--- Instructions to follow ---
Write out every line of the records below verbatim, keeping each character and line break unchanged.

--- Exercise materials ---

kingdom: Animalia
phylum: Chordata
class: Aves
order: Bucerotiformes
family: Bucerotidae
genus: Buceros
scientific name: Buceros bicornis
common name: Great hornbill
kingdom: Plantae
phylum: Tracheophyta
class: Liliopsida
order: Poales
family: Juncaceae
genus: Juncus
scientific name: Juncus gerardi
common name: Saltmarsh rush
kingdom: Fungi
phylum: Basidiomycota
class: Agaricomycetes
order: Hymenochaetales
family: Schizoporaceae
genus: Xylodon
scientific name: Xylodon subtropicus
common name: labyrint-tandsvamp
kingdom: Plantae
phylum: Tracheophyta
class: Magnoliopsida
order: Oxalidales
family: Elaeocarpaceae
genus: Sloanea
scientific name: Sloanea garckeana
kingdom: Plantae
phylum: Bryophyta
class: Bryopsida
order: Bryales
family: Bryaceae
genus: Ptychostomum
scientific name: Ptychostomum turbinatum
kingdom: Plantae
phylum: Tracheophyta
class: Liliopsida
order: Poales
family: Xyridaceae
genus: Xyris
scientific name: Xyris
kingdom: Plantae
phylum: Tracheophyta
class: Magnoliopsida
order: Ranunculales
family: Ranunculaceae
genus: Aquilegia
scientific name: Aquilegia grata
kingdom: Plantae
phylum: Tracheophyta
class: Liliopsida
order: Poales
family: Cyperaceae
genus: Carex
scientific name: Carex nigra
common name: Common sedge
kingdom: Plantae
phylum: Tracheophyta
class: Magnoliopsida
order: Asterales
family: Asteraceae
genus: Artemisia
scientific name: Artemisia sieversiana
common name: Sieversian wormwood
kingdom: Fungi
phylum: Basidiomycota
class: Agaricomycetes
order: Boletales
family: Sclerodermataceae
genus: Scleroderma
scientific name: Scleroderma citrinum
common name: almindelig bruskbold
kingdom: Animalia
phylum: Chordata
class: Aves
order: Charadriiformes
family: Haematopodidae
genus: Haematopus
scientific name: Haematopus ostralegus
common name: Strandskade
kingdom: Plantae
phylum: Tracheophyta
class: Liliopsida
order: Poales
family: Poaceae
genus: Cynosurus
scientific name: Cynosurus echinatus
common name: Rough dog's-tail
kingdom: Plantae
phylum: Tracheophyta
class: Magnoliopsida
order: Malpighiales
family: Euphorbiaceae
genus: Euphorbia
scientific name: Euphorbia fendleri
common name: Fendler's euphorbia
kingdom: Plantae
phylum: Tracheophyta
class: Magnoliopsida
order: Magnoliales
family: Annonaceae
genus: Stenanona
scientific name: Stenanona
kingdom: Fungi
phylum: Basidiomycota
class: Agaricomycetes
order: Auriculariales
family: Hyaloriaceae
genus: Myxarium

---

--- Output for this task ---
kingdom: Animalia
phylum: Chordata
class: Aves
order: Bucerotiformes
family: Bucerotidae
genus: Buceros
scientific name: Buceros bicornis
common name: Great hornbill
kingdom: Plantae
phylum: Tracheophyta
class: Liliopsida
order: Poales
family: Juncaceae
genus: Juncus
scientific name: Juncus gerardi
common name: Saltmarsh rush
kingdom: Fungi
phylum: Basidiomycota
class: Agaricomycetes
order: Hymenochaetales
family: Schizoporaceae
genus: Xylodon
scientific name: Xylodon subtropicus
common name: labyrint-tandsvamp
kingdom: Plantae
phylum: Tracheophyta
class: Magnoliopsida
order: Oxalidales
family: Elaeocarpaceae
genus: Sloanea
scientific name: Sloanea garckeana
kingdom: Plantae
phylum: Bryophyta
class: Bryopsida
order: Bryales
family: Bryaceae
genus: Ptychostomum
scientific name: Ptychostomum turbinatum
kingdom: Plantae
phylum: Tracheophyta
class: Liliopsida
order: Poales
family: Xyridaceae
genus: Xyris
scientific name: Xyris
kingdom: Plantae
phylum: Tracheophyta
class: Magnoliopsida
order: Ranunculales
family: Ranunculaceae
genus: Aquilegia
scientific name: Aquilegia grata
kingdom: Plantae
phylum: Tracheophyta
class: Liliopsida
order: Poales
family: Cyperaceae
genus: Carex
scientific name: Carex nigra
common name: Common sedge
kingdom: Plantae
phylum: Tracheophyta
class: Magnoliopsida
order: Asterales
family: Asteraceae
genus: Artemisia
scientific name: Artemisia sieversiana
common name: Sieversian wormwood
kingdom: Fungi
phylum: Basidiomycota
class: Agaricomycetes
order: Boletales
family: Sclerodermataceae
genus: Scleroderma
scientific name: Scleroderma citrinum
common name: almindelig bruskbold
kingdom: Animalia
phylum: Chordata
class: Aves
order: Charadriiformes
family: Haematopodidae
genus: Haematopus
scientific name: Haematopus ostralegus
common name: Strandskade
kingdom: Plantae
phylum: Tracheophyta
class: Liliopsida
order: Poales
family: Poaceae
genus: Cynosurus
scientific name: Cynosurus echinatus
common name: Rough dog's-tail
kingdom: Plantae
phylum: Tracheophyta
class: Magnoliopsida
order: Malpighiales
family: Euphorbiaceae
genus: Euphorbia
scientific name: Euphorbia fendleri
common name: Fendler's euphorbia
kingdom: Plantae
phylum: Tracheophyta
class: Magnoliopsida
order: Magnoliales
family: Annonaceae
genus: Stenanona
scientific name: Stenanona
kingdom: Fungi
phylum: Basidiomycota
class: Agaricomycetes
order: Auriculariales
family: Hyaloriaceae
genus: Myxarium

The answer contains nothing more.